* [Data extract]

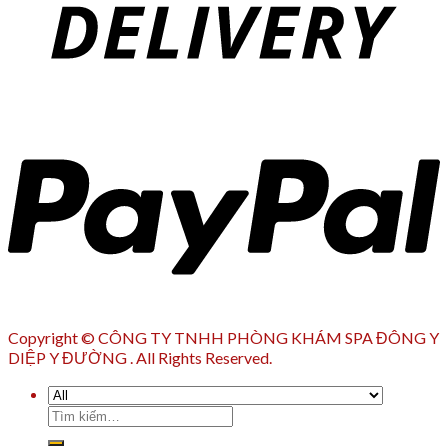
Copyright © CÔNG TY TNHH PHÒNG KHÁM SPA ĐÔNG Y
DIỆP Y ĐƯỜNG . All Rights Reserved.
Tìm
kiếm:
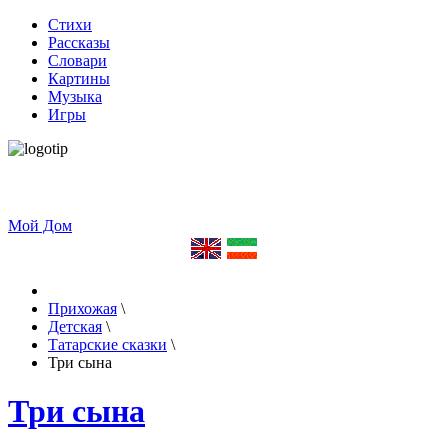
Стихи
Рассказы
Словари
Картины
Музыка
Игры
Мой Дом
Прихожая
\
Детская
\
Татарские сказки
\
Три сына
Три сына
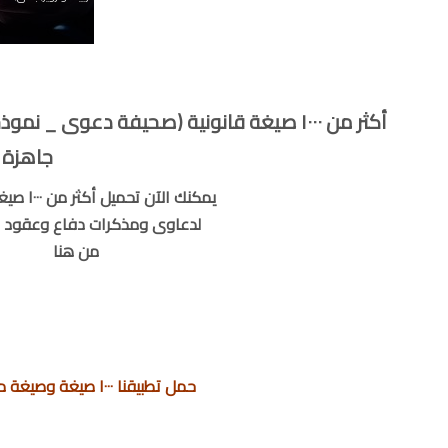
أكثر من ١٠٠٠ صيغة قانونية (صحيفة دعوى _ 
جاهزة ل
يمكنك الآن تحميل أكثر من ١٠٠٠ صيغة قانونية
لدعاوى ومذكرات دفاع وعقود م
من هنا
حمل تطبيقنا ١٠٠٠ صيغة وصيغة من هنا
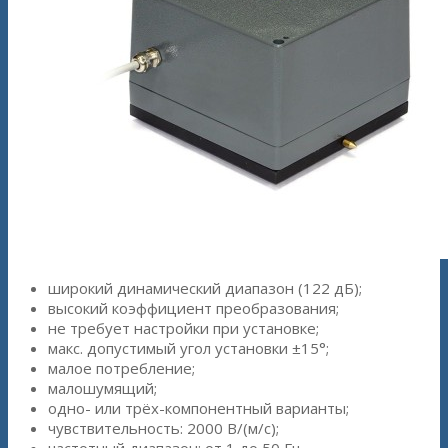
широкий динамический диапазон (122 дБ);
высокий коэффициент преобразования;
не требует настройки при установке;
макс. допустимый угол установки ±15°;
малое потребление;
малошумящий;
одно- или трёх-компонентный варианты;
чувствительность: 2000 В/(м/с);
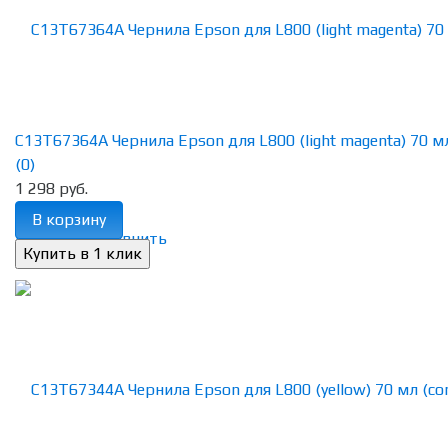
C13T67364A Чернила Epson для L800 (light magenta) 70 мл 
(0)
1 298 руб.
В корзину
избранное
сравнить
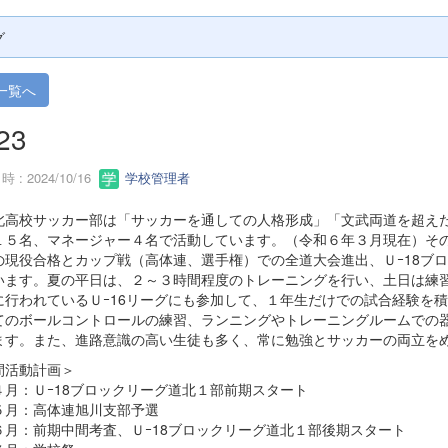
グ
一覧へ
23
 : 2024/10/16
学校管理者
北高校サッカー部は「サッカーを通しての人格形成」「文武両道を超え
１５名、マネージャー４名で活動しています。（令和６年３月現在）そ
の現役合格とカップ戦（高体連、選手権）での全道大会進出、Ｕｰ18ブ
います。夏の平日は、２～３時間程度のトレーニングを行い、土日は練
に行われているＵｰ16リーグにも参加して、１年生だけでの試合経験を
てのボールコントロールの練習、ランニングやトレーニングルームでの
ます。また、進路意識の高い生徒も多く、常に勉強とサッカーの両立を
間活動計画＞
：Ｕｰ18ブロックリーグ道北１部前期スタート
：高体連旭川支部予選
：前期中間考査、Ｕｰ18ブロックリーグ道北１部後期スタート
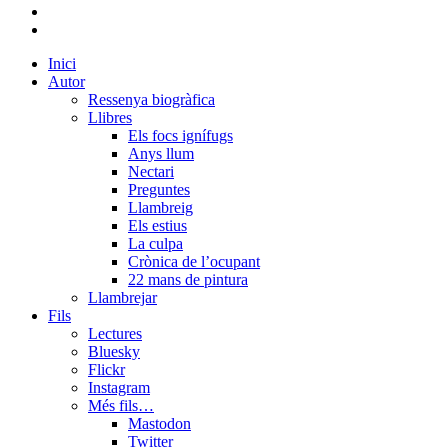
flickr
mastodon
Close
Inici
Menu
Autor
Ressenya biogràfica
Llibres
Els focs ignífugs
Anys llum
Nectari
Preguntes
Llambreig
Els estius
La culpa
Crònica de l’ocupant
22 mans de pintura
Llambrejar
Fils
Lectures
Bluesky
Flickr
Instagram
Més fils…
Mastodon
Twitter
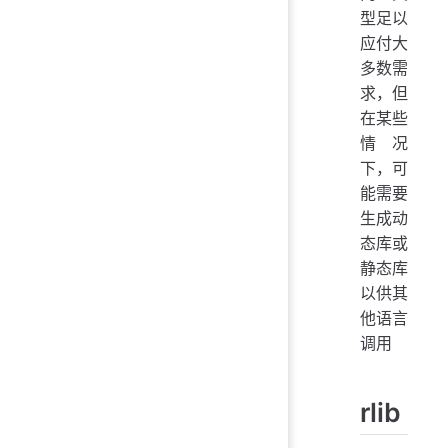
型足以
应付大
多数需
求，但
在某些
情况
下，可
能需要
生成动
态库或
静态库
以供其
他语言
调用
rlib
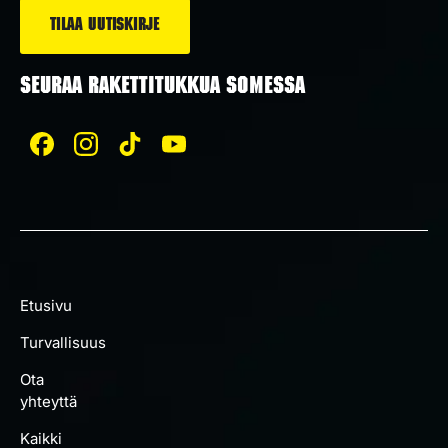
SEURAA RAKETTITUKKUA SOMESSA
Etusivu
Turvallisuus
Ota
yhteyttä
Kaikki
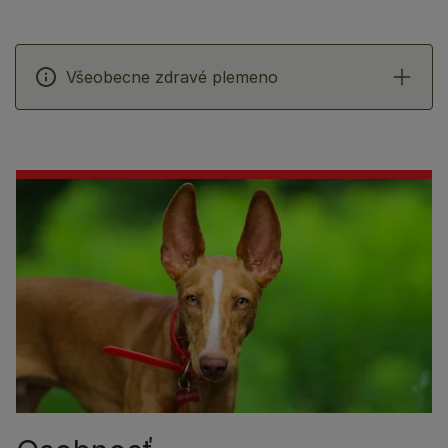
Všeobecne zdravé plemeno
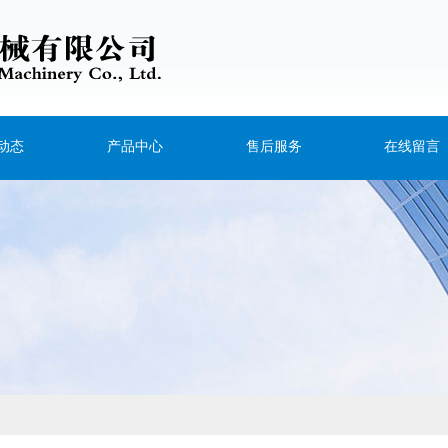
动态
产品中心
售后服务
在线留言
新闻
塑料管材生产线
动态
塑料板材生产线
问题
塑料片材生产线
塑料型材生产线
塑料挤出机
塑机辅机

* [Exercise objective] Nothing but the records themselves, exact and complete, should be returned; leave the pictures out.

* [Expected answer]
Copyright © CÔNG TY TNHH PHÒNG KHÁM SPA ĐÔNG Y
DIỆP Y ĐƯỜNG . All Rights Reserved.
Tìm
kiếm:
Стихи
Рассказы
Словари
Картины
Музыка
Игры
Мой Дом
Прихожая
\
Детская
\
Татарские сказки
\
Три сына
Три сына
أكثر من ١٠٠٠ صيغة قانونية (صحيفة دعوى _ 
جاهزة ل
يمكنك الآن تحميل أكثر من ١٠٠٠ صيغة قانونية
لدعاوى ومذكرات دفاع وعقود م
من هنا
حمل تطبيقنا ١٠٠٠ صيغة وصيغة من هنا
широкий динамический диапазон (122 дБ);
высокий коэффициент преобразования;
не требует настройки при установке;
макс. допустимый угол установки ±15°;
малое потребление;
малошумящий;
одно- или трёх-компонентный варианты;
чувствительность: 2000 В/(м/с);
C13T67364A Чернила Epson для L800 (light magenta) 70 мл 
(0)
1 298 руб.
В корзину
избранное
сравнить
グ
一覧へ
23
 : 2024/10/16
学校管理者
北高校サッカー部は「サッカーを通しての人格形成」「文武両道を超え
１５名、マネージャー４名で活動しています。（令和６年３月現在）そ
の現役合格とカップ戦（高体連、選手権）での全道大会進出、Ｕｰ18ブ
います。夏の平日は、２～３時間程度のトレーニングを行い、土日は練
に行われているＵｰ16リーグにも参加して、１年生だけでの試合経験を
てのボールコントロールの練習、ランニングやトレーニングルームでの
ます。また、進路意識の高い生徒も多く、常に勉強とサッカーの両立を
間活動計画＞
：Ｕｰ18ブロックリーグ道北１部前期スタート
：高体連旭川支部予選
：前期中間考査、Ｕｰ18ブロックリーグ道北１部後期スタート
flickr
mastodon
Close
Inici
Menu
Autor
Ressenya biogràfica
Llibres
Els focs ignífugs
Anys llum
Nectari
Preguntes
Llambreig
Els estius
La culpa
Crònica de l’ocupant
22 mans de pintura
Llambrejar
Fils
Lectures
Bluesky
Flickr
Instagram
Més fils…
Mastodon
Twitter
型足以
应付大
多数需
求，但
在某些
情况
下，可
能需要
生成动
态库或
静态库
以供其
他语言
调用
rlib
SEURAA RAKETTITUKKUA SOMESSA
Etusivu
Turvallisuus
Ota
yhteyttä
Kaikki
Všeobecne zdravé plemeno
动态
产品中心
售后服务
在线留言
新闻
塑料管材生产线
动态
塑料板材生产线
问题
塑料片材生产线
塑料型材生产线
塑料挤出机
塑机辅机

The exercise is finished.